Available in five different colors, the case has a slider-style design, and is a bit unwieldy. A narrow, long bump along the bottom portion’s back holds it together with the top. While the left and top edges have the same sort of thickness as most iPhone 4 cases, the right and bottom are much thicker; the latter adds 5/8”, extra bulk to house the electronic components contained in the case. Notably, there’s no button coverage, but there is a slight raised lip against the screen. Along the bottom of the iPhone 4 are grooves carved out for the speaker and microphone. Because the Dock Connector port is covered, there’s a Mini USB pass-through on the bottom edge, and a very short USB to Mini USB cable is included for syncing and charging.
Most cases that have a Dock Connector built in have it for battery charging. Kapok’s, on the other hand, is for connecting to the physical buttons on the case. Along the right side, there are two silver plastic buttons, designed to work in conjunction with the company’s free Canopy Camera Tools app. The button closer to the bottom is a shutter control—the first that we’ve seen integrated in to a case. It’s a pretty cool idea, but mostly unnecessary since the upcoming iOS 5 will repurpose the volume-up button to do the same thing. The other button locks and unlocks the white balance and exposure settings in the app. When pressed together, they hide and unhide the side menus in the app. Unfortunately the buttons don’t control the factory-standard Camera application or any others for that matter; Canopy hopes that other developers will adopt the buttons, but we wouldn’t hold our breath.
At the bottom of the case’s left edge is a 1/4” threaded opening for attaching it to a tripod. This is a universal size so users can connect to their own existing tripods, or use the base of Kapok’s packaging. A weighted black stand, it has an insert on one side that fits in to the case. There’s even an adjustable ball joint, though it’s more than a bit hard to loosen. Assuming you can get it into the right position, the whole thing is sturdy, and does just what it’s supposed to do.

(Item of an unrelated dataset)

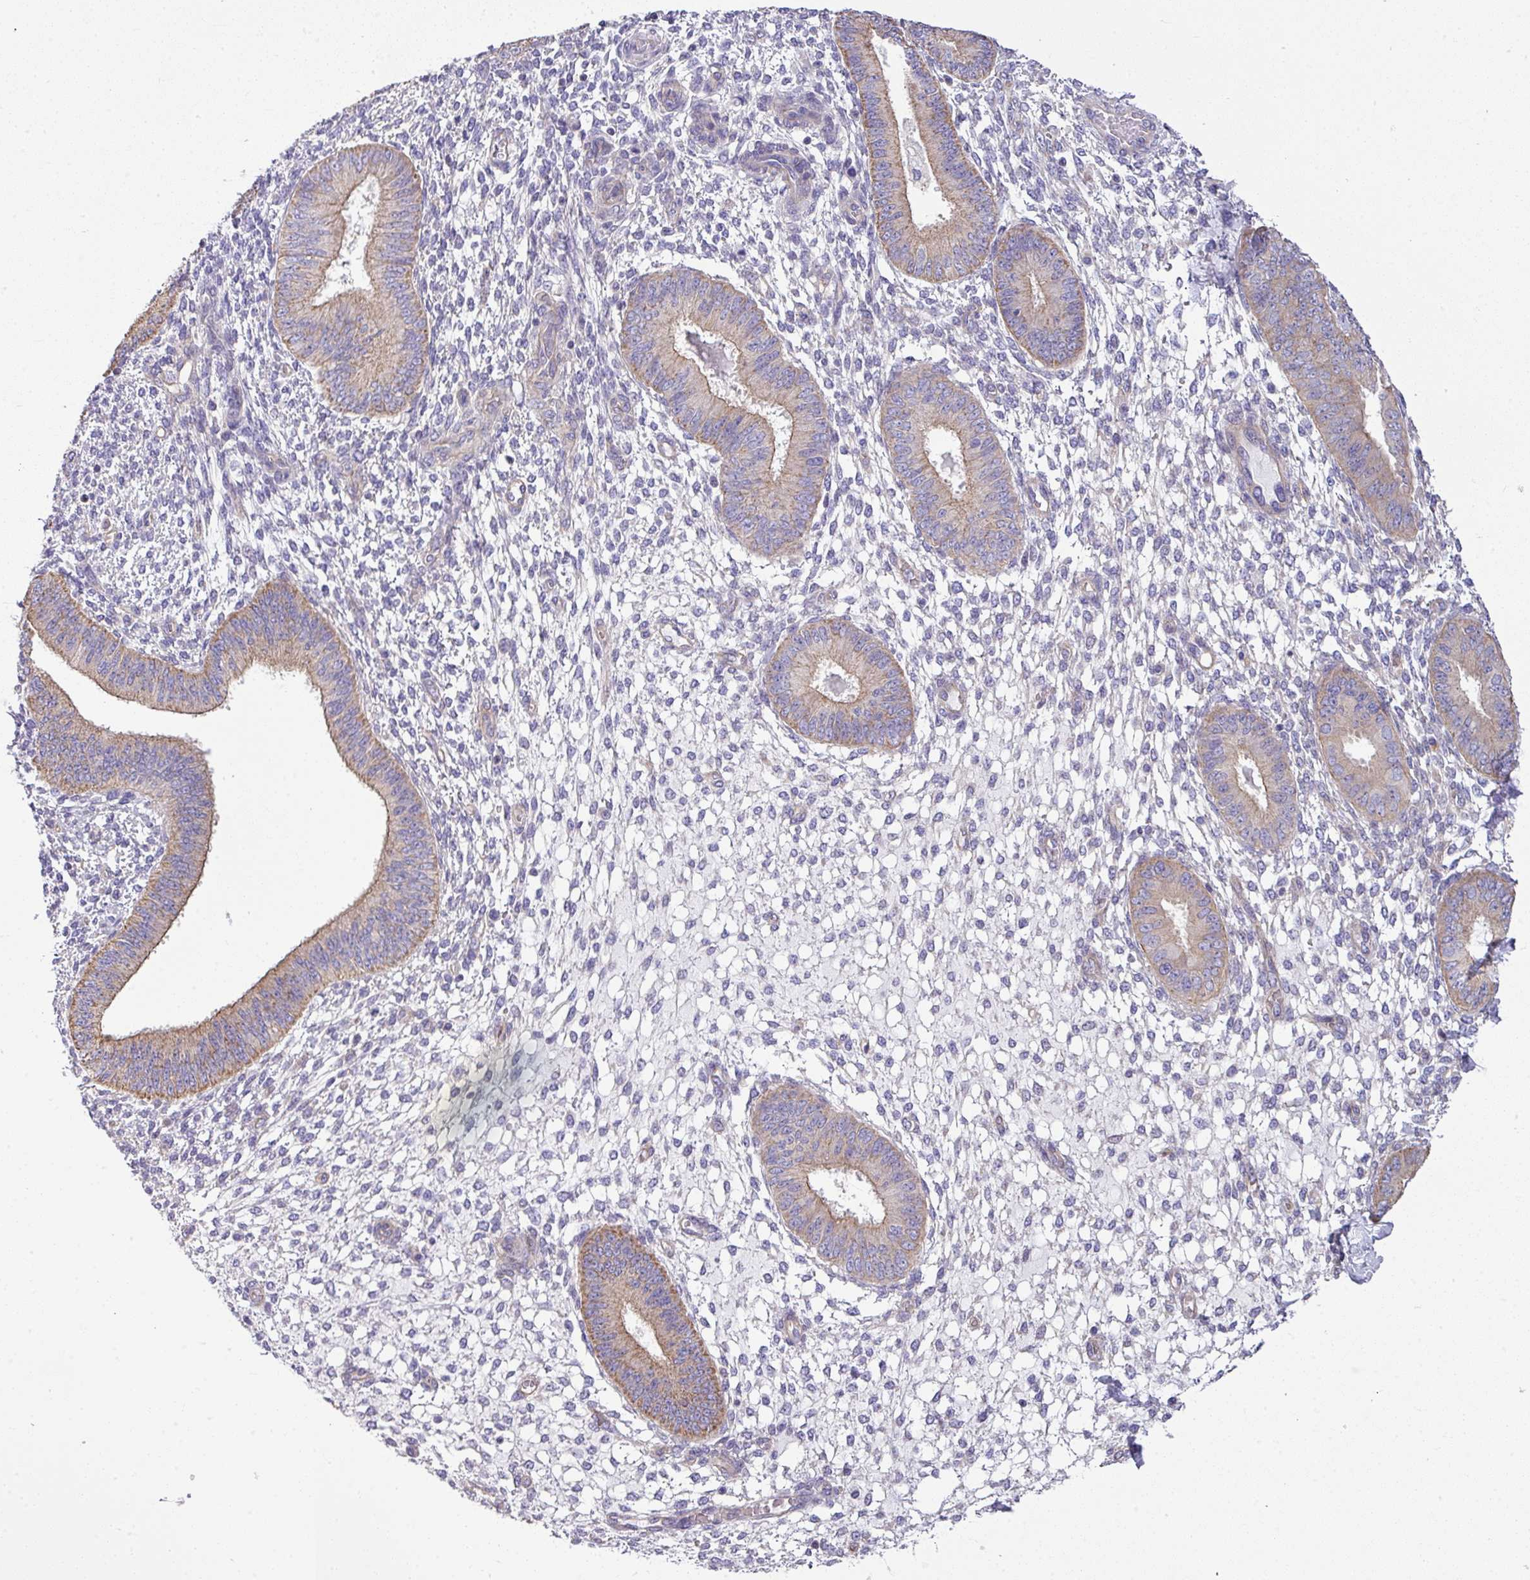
{"staining": {"intensity": "negative", "quantity": "none", "location": "none"}, "tissue": "endometrium", "cell_type": "Cells in endometrial stroma", "image_type": "normal", "snomed": [{"axis": "morphology", "description": "Normal tissue, NOS"}, {"axis": "topography", "description": "Endometrium"}], "caption": "This is a image of immunohistochemistry (IHC) staining of unremarkable endometrium, which shows no staining in cells in endometrial stroma.", "gene": "PALS2", "patient": {"sex": "female", "age": 49}}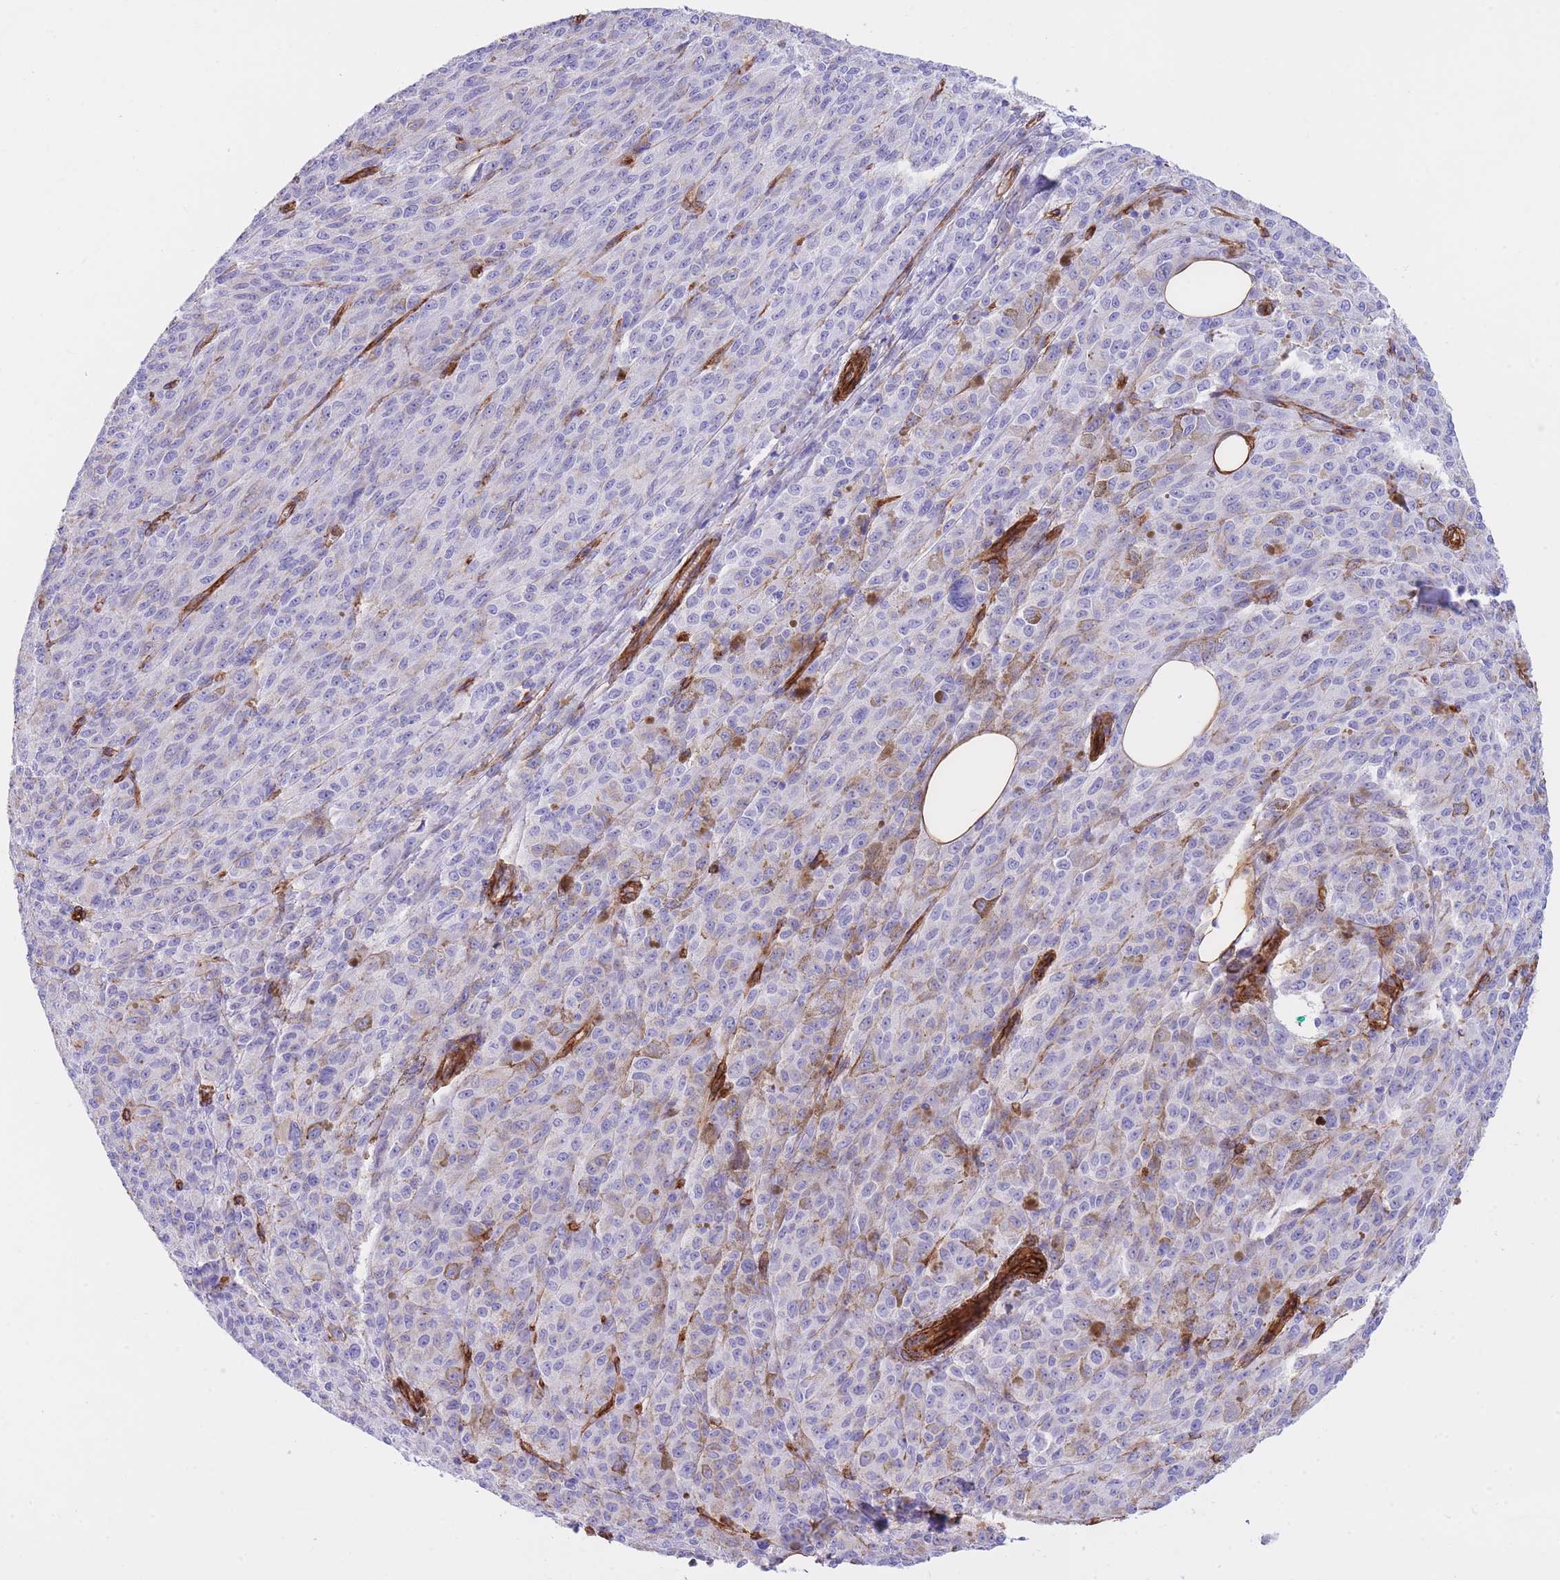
{"staining": {"intensity": "negative", "quantity": "none", "location": "none"}, "tissue": "melanoma", "cell_type": "Tumor cells", "image_type": "cancer", "snomed": [{"axis": "morphology", "description": "Malignant melanoma, NOS"}, {"axis": "topography", "description": "Skin"}], "caption": "This is an IHC photomicrograph of melanoma. There is no staining in tumor cells.", "gene": "CAVIN1", "patient": {"sex": "female", "age": 52}}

It seems that Canopy had a good idea, but one that came too late and whose execution is too bulky. If Apple were still prohibiting the use of a physical shutter button, Kapok would make a lot more sense. Considering that there will be an official solution built in to the iPhone 4 and presumably the next-generation model, this case just seems unnecessary, and clunky besides. Similarly, while the tripod connectivity is appreciated, if you already own a tripod, there’s a pretty good chance that you won’t be using the iPhone 4 as your primary shooter; if you do, other solutions are available at lower price points. Lastly, we were a bit disappointed by the build quality, especially for the price: we saw plastic shavings falling from the case when screwing it into the stand, and cork shavings coming off of the thumbscrew mount. We would definitely have expected more resilient materials for the price.